• [THE PROBLEM]: When copying the entries below, leave out every picture and keep the rest exact.

• [RECORDS PROVIDED]:
══════════

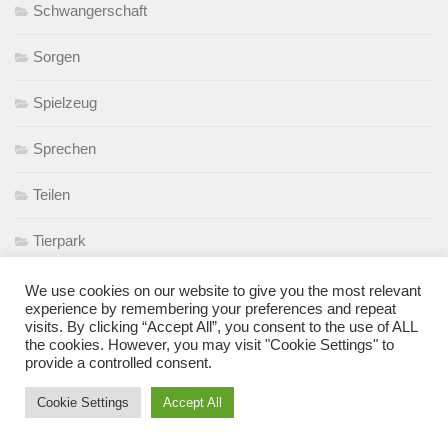
Schwangerschaft
Sorgen
Spielzeug
Sprechen
Teilen
Tierpark
Uncategorized
We use cookies on our website to give you the most relevant
experience by remembering your preferences and repeat
visits. By clicking “Accept All”, you consent to the use of ALL
Unerwartet ich
the cookies. However, you may visit "Cookie Settings" to
provide a controlled consent.
Urlaub mit Baby
Cookie Settings
Accept All
Wochenbett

══════════

• [ANSWER TO THIS EXERCISE]:
Schwangerschaft
Sorgen
Spielzeug
Sprechen
Teilen
Tierpark
Uncategorized
We use cookies on our website to give you the most relevant
experience by remembering your preferences and repeat
visits. By clicking “Accept All”, you consent to the use of ALL
Unerwartet ich
the cookies. However, you may visit "Cookie Settings" to
provide a controlled consent.
Urlaub mit Baby
Cookie Settings
Accept All
Wochenbett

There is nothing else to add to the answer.